I'm trying to do a simple write to database with an HTML form, using PHP.
I've run the SQL query in the database and it works perfectly. However, using the form doesn't work. I'm not sure why. Any help? The user/pass/db name are all correct.
<?php
if(isset($_POST['submit']))
{
$con = mysql_connect("localhost","delives0_ideas","ideas");
if (!$con)
{
die('Could not connect: ' . mysql_error());
}
mysql_select_db("delives0_ideas", $con);
mysql_query("INSERT INTO data (firstName, lastName, email, idea) VALUES ('$_POST['firstName']','$_POST['lastName']', '$_POST['email']', '$_POST['idea']')");
//also email it to us besides writing it into the database
mysql_close($con);
?>
<form method="post">
<strong>First name:</strong> <input type="text" name="firstName"/>
<br/>
<strong>Last name:</strong> <input type="text" name="lastName"/>
<br/>
<strong>Email:</strong> <input type="text" name="email"/> #####Put a javascript checker for valid emails, like name#site.com format
<br/>
<br/>
<strong>Idea:</strong>
<br/>
<textarea rows="10" cols="30" name="idea">
Hit us with your best shot.
</textarea>
<br/>
<input name="submit" type="submit" value="Submit"/>
</form>
You forgot the "action = nameofyourpage.php" inside the form markup. And I would add a "or die (mysql_error())" at the end of your query to check the syntax of the request.

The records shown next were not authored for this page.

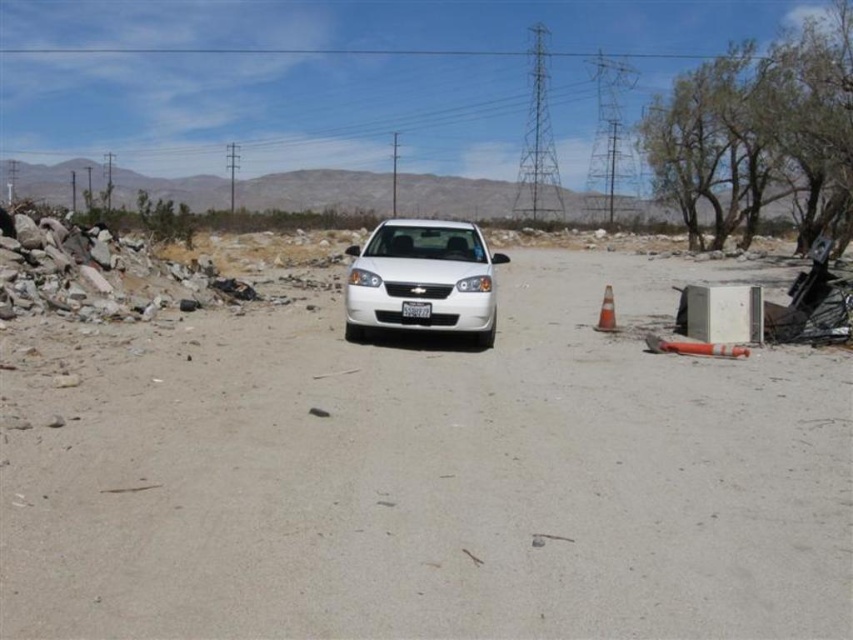
Question: Is white glossy sedan at center positioned in front of white plastic license plate at center?

Choices:
 (A) yes
 (B) no

Answer: (B)

Question: Which point is closer to the camera?

Choices:
 (A) tap(416, 307)
 (B) tap(248, 499)
 (C) tap(602, 330)

Answer: (B)

Question: Is white glossy sedan at center behind white plastic license plate at center?

Choices:
 (A) no
 (B) yes

Answer: (B)

Question: Is white glossy sedan at center bigger than orange reflective cone at right?

Choices:
 (A) yes
 (B) no

Answer: (A)

Question: Which point appears closest to the camera in this image?

Choices:
 (A) (457, 289)
 (B) (418, 305)

Answer: (B)

Question: Based on their relative distances, which object is nearer to the white glossy sedan at center?

Choices:
 (A) orange reflective cone at right
 (B) white plastic license plate at center

Answer: (B)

you've got a few errors in your script - please check the following
http://pastie.org/1056569
<?php
if(isset($_POST['submit']))
{
$con = mysql_connect("localhost","delives0_ideas","ideas");
if (!$con){
die('Could not connect: ' . mysql_error());
}
mysql_select_db("delives0_ideas", $con);
$sqlCmd = sprintf("INSERT INTO data (firstName, lastName, email, idea)
VALUES ('%s','%s','%s','%s')",
mysql_real_escape_string($_POST["firstName"]),
mysql_real_escape_string($_POST["lastName"]),
mysql_real_escape_string($_POST["email"]),
mysql_real_escape_string($_POST["idea"]));
mysql_query($sqlCmd);
mysql_close($con);
}
?>
<form method="post">
<strong>First name:</strong> <input type="text" name="firstName"/><br/>
<strong>Last name:</strong> <input type="text" name="lastName"/><br/>
<strong>Email:</strong> <input type="text" name="email"/>
<strong>Idea:</strong><br/>
<textarea rows="10" cols="30" name="idea">Hit us with your best shot.</textarea><br/>
<input name="submit" type="submit" value="Submit"/>
</form>
You already have the answer to your question as to why it was not working, but please check this article about SQL injection attacks before putting this code into production.
you have error
mysql_query("INSERT INTO data (firstName, lastName, email, idea) VALUES
('$_POST['firstName']','$_POST['lastName']', '$_POST['email']', '$_POST['idea']')");
Error = '$_POST['firstName']' you have chatter ' in post field
and you can change
$firstname = $_POST['firstName'];
$lastname = $_POST['lastName'];
$email = $_POST['email'];
$idea = $_POST['idea'];
mysql_query("INSERT INTO data (firstName, lastName, email, idea) VALUES ('{$firstname}','{$lastname}', '{$email}', '{$idea}')");
or with mysql query
mysql_query("INSERT INTO data SET firstName='{$firstname}', lastName='{$lastname}',
email='{$email}', idea='{$idea}'");